But that’s okay. Because, if you’re like me, there are MEDICINES which take the edge off and basically stop you malfunctioning in lots of tiny irritating ways every day. And if that means I have to lug round a bunch of pills with me all the time and occasionally have interesting conversations with policemen and airport security, you can bet your sweet bippy I’ll do it.


Unlike Christian Scientists or people like a) my mother, who hangs a dreamcatcher above her bed and uses the word “energies” too often, or b) Stuart Heritage, who tries to purge his body of viruses by drumming his fists on his chest and screaming, I am FOR MEDICINE.


Medicine makes my life slightly less problematic. ALSO without medicine we, as a species, would all be dead in ditches by the time we were 30. But MAINLY it means that I, Robyn Wilder, can eat a curry once in a while and don’t always get wheezy when climbing a hill or stopping to smell the roses, and you can’t put a price on that. At least I can’t, because I’m not a pharmacist.
- Robyn Wilder


HAT - Now let’s all calm down. Hate is a strong word. I don’t hate medicine. In fact, I think that some medicine - like the medicine that keeps children alive and the medicine that stops me shitting and puking all over the inside of people’s houses every time I go to a hot country - are actually quite useful. So, no, I don’t hate medicine.


I’m just suspicious of it.


First, look, I’m a man. I can cope with illness. The last thing I want to be is one of those people who flounces off to Boots the second a molecule of pollen gets within twelve yards of their face.

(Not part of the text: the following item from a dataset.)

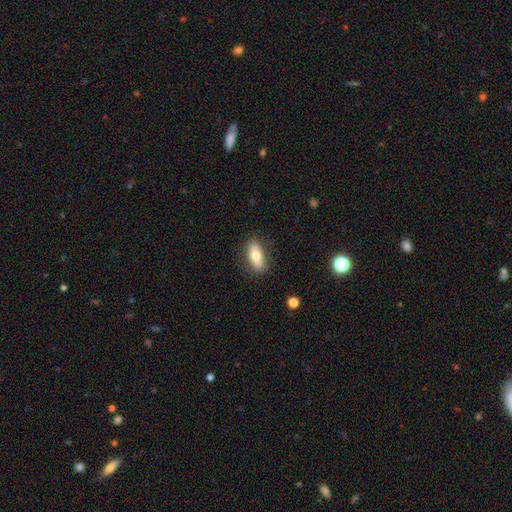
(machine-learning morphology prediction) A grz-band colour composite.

Those people are WEAK. I am not weak. I am a MAN. I will accept ANY FORM OF MINOR ILLNESS and then KILL IT WITH MY MIND. Yes, I know that this headache would probably go away in a couple of minutes if I just took a paracetamol, but paracetamol is for BABIES AND GIRLS. I am neither of those things. I am a MAN. I will ENDURE. More than that, I will CARRY ON AS NORMAL during my headache. In fact, I will DRIVE A TRAIN and SOLVE CRIMES and KARATE-CHOP THROUGH CONCRETE during my headache. Taking a paracetamol is the easy way out. It’s for WEAKLINGS AND YELLOW-BELLIES. I WILL NOT BOW TO PARACETAMOL.


And antibiotics are worse. People take antibiotics for everything. But illnesses know what you’re doing. Illnesses have wised up to antibiotics. More and more illnesses are becoming resistant to antibiotics. They’re mutating into SUPER-DISEASES that will KILL US ALL, just because you took too many antibiotics when you didn’t need to, you GREEDY FOOL. It’s likely that humanity will be WIPED OUT by an army of 20-FOOT SINUSITUS BACTERIAS with MACHINE GUNS AND LASER-EYES and it’s ALL YOUR FAULT. This is why I will NEVER TAKE ANTIBIOTICS. Because antibiotics are for CRYBABIES AND SHIRKERS.


But most of all, I’m scared of getting addicted to medicine. It’s easily done. First you take something to help you sleep. Then you forget how you ever managed to sleep normally. Before you know it you’re taking several sleeping pills every night. And then you get fat, and you start to look sluggish, and you keep slurring all your words. You’ve turned into MATTHEW PERRY FROM FRIENDS. Well, NOT ME BUDDY. I am a MAN. I will NEVER TURN INTO MATTHEW PERRY FROM FRIENDS, because I will NEVER TAKE MEDICINE for ANYTHING. Send me a minor illness and I will KILL IT WITH MY MIND. I am the ANTI-PERRY. I will never be addicted to ANYTHING. Not even PARACETAMOL or SUNTAN LOTION or those MULTIVITAMIN TABLETS that come IN THE SHAPE OF DINOSAURS. I AM A MAN! I HAVE NO NEED FOR MEDICINE! I AM THE ANTI-PERRY!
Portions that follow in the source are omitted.